Who is using drugs and alcohol in our schools?
“By the time they are seniors, almost 70 percent of high school students will have tried alcohol, half will have taken an illegal drug, nearly 40 percent will have smoked a cigarette, and more than 20 percent will have used a prescription drug for a nonmedical purpose.” -Nora Volkow, Director of the National Institute on Drug Abuse
“Experimenting” with drugs or alcohol can lead to drunk driving or blackout drinking, unsafe sex or other dangerous decisions. And for those with a genetic predisposition towards substance use disorder, those casual experiments can plant the seeds of addiction or alcoholism.
9 Practices that can reduce the chances of teen drug or alcohol use
- Maintain a close relationship with your child during the teen years. Encourage them while offering appropriate levels of independence.
- Talk honestly with your teens about drugs and alcohol. For talking tips, read our ideas on the back of this page, or go to www.drugfree.org.
- If you drink, drink responsibly, and don’t use drugs or alcohol to manage your stress. Drinking in excess around your children increases the odds that they will develop alcohol or drug problems.
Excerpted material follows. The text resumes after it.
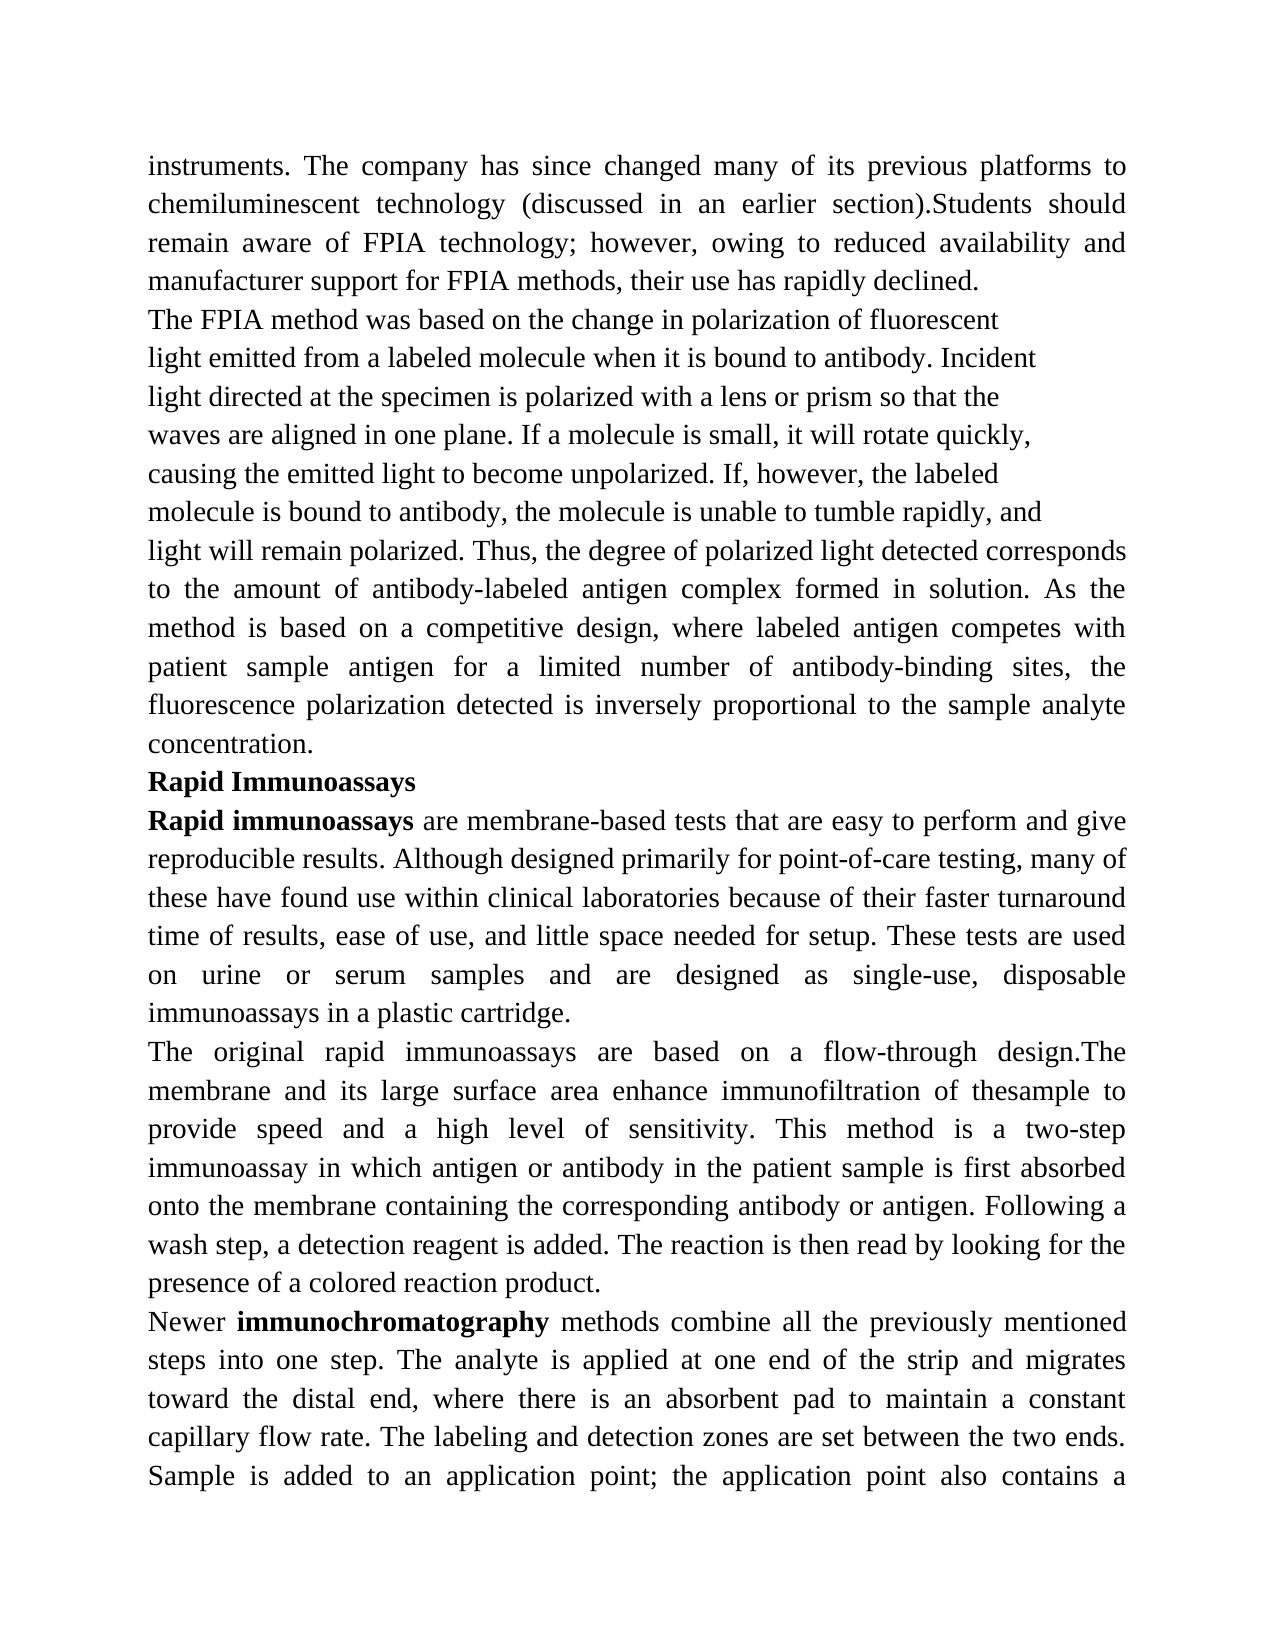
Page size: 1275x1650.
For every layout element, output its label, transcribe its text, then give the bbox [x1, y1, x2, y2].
- Lock up or hide your prescription medicines, and pay attention to use of non-prescription medications including cough syrup and mouthwash.
- Don’t allow your teen to drink in your home with their friends or with you. Trying to teach teens how to “drink responsibly” has been shown to increase the risk of future substance abuse.
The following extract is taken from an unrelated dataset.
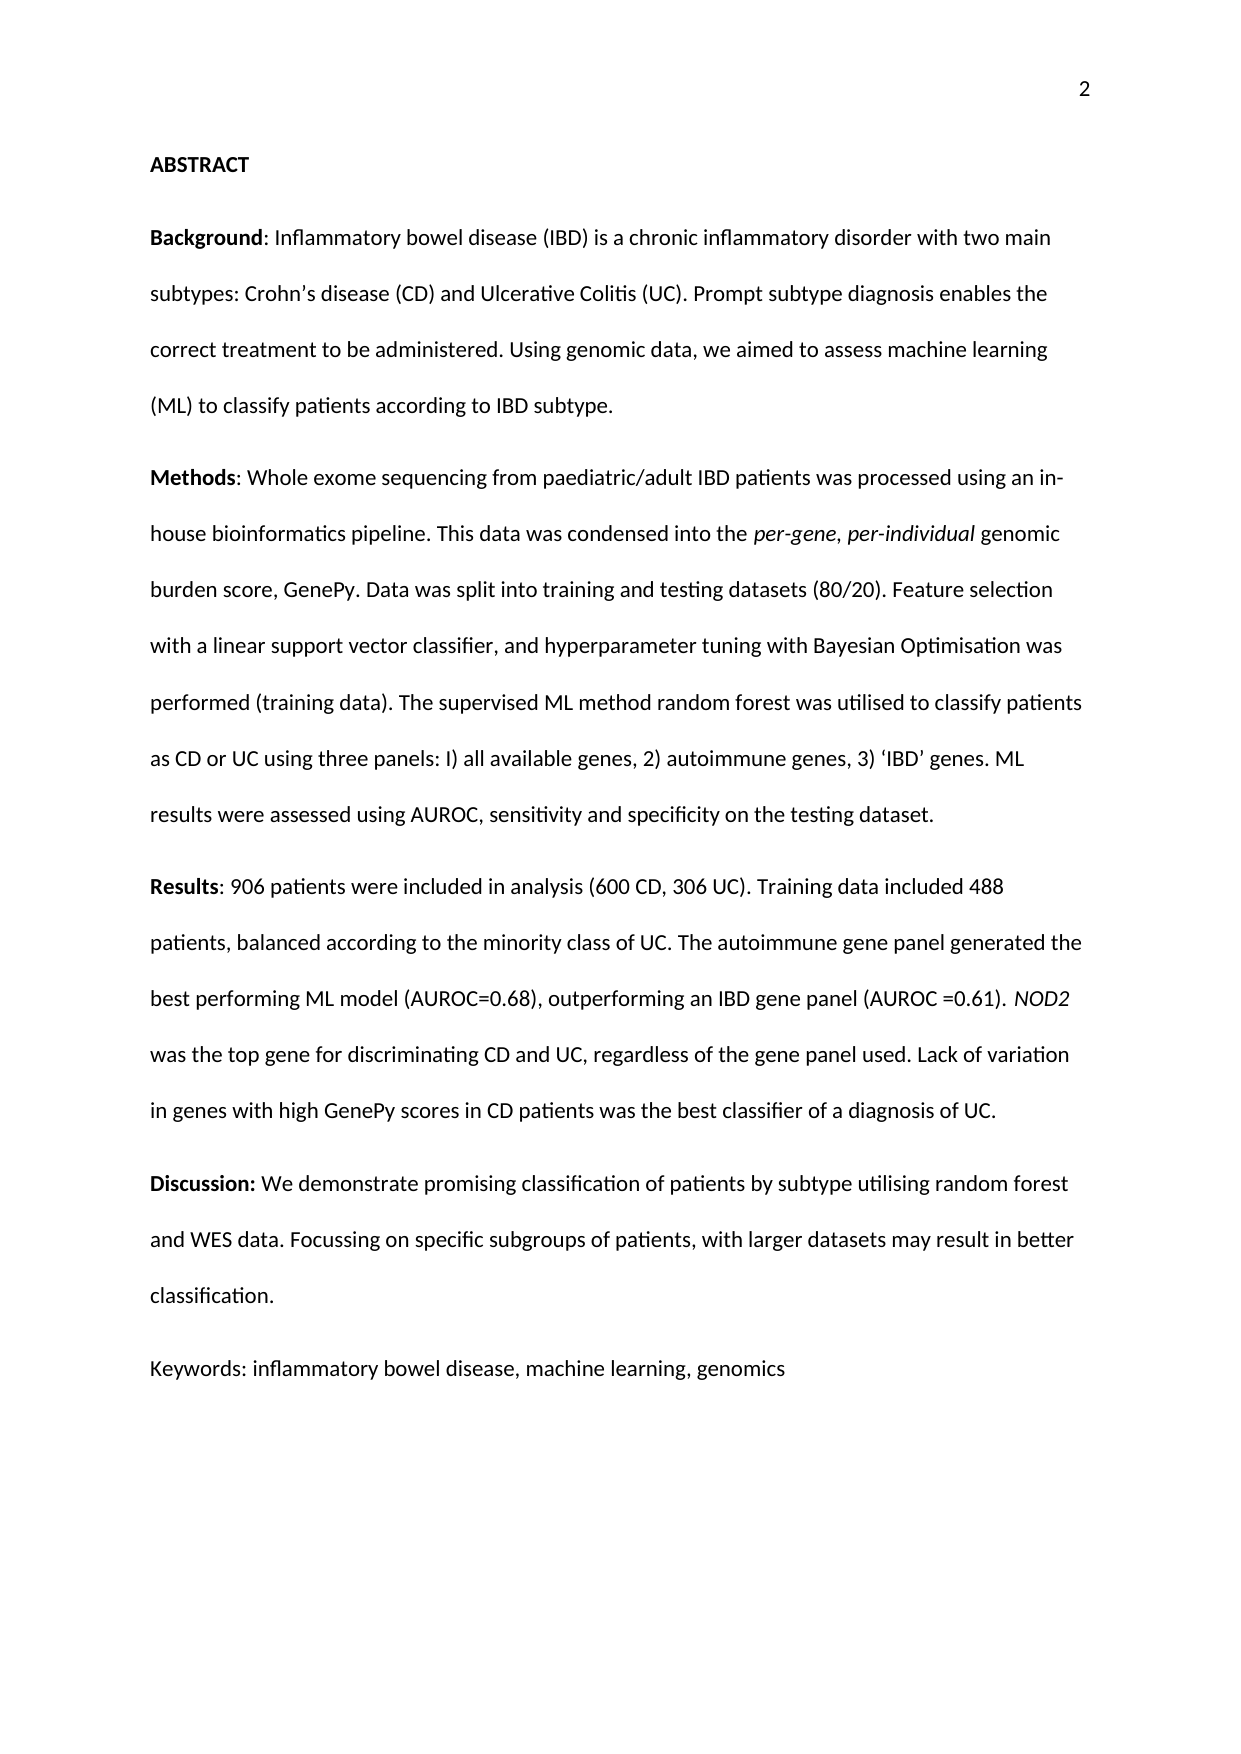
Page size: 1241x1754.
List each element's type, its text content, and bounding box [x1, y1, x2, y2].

- Be aware of certain risk factors that may increase the risk of teen substance abuse. These include a family history of addiction or alcoholism; depression, bi-polor disorder, anxiety or ADHD; a lack of impulse control; or traumatic experiences such as bullying, severe illness or the death of a family member.
- Know your teen’s friends, know what they are doing and what is important to them. Trust your gut about their friends, and keep in touch with their parents.
- Monitor and supervise your child. Know where they are and who they are with.
- Stay connected with school – academics and activities – as a finger on the pulse of your teen’s performance, values, priorities and moods.
10 Tips for talking with teens about drugs and alcohol
- You might want to start the conversation by talking about teens other than your child. “You know, I am hearing a lot about kids bringing alcohol to your school in water bottles. I am wondering what you might be hearing about that.”
- Use “I” messages. “I am concerned that some kids are taking their parent’s pills.”
- Listen and be engaged in the conversation. Don’t interrupt. Don’t blame. Don’t judge.
- Empathize: “It must be really hard to be left out because you chose not to drink.”
- Validate their feelings by reflecting back what you think you heard, and then ask for confirmation. “It sounds like you felt really embarrassed when your friends teased you for not smoking pot.”
- Be your child’s parent, not your child’s best friend. Let your children know that your rules and your decisions are intended to protect them and help them grow up safely. They may not like your rules, but they will understand why you made them.
- Clearly discuss the rules in your home, and make sure your child knows that you will enforce consequences if those rules are broken. This applies to every area of responsibility, such as curfews, driving, chores, homework, drugs and alcohol. Make sure you stick with the consequences that you discussed. Don’t waffle or give in.
- Role play with your teen. Let your teen know that he or she can “save face” by using you as an excuse for not participating in dangerous behaviors. “I can’t. My parents will ground me if they find out” or “Of course I want to party, but I will get in trouble” are sentences they might use when feeling pressured by others to try drugs or alcohol.
- Give your child the confidence and room to solve his or her problems. “I bet you have some ideas about what to do differently next time. What are some possible solutions?”
- Let things cool off, if necessary. “You know, let’s talk about this later when we are a bit more cool headed. I don’t want us to have an angry conversation.” And keep the door open for future non-judgmental talks: “I am always here for you to talk about anything that is on your mind.”